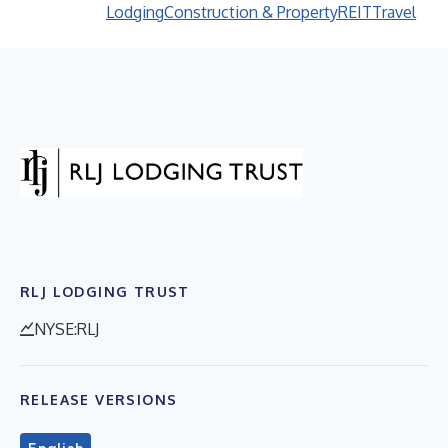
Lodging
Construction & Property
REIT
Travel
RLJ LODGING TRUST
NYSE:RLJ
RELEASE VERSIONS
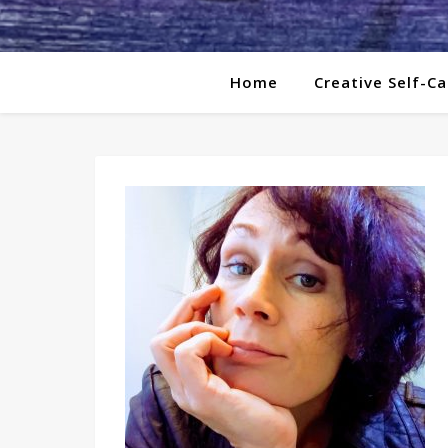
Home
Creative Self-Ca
......
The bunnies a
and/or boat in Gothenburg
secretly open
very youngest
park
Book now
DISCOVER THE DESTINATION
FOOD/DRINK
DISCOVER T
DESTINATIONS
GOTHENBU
......
About this task:
Which of the lines above include the word "DISCOVER"? Copy each of them.

Answer for the task:
DISCOVER THE DESTINATION
DISCOVER T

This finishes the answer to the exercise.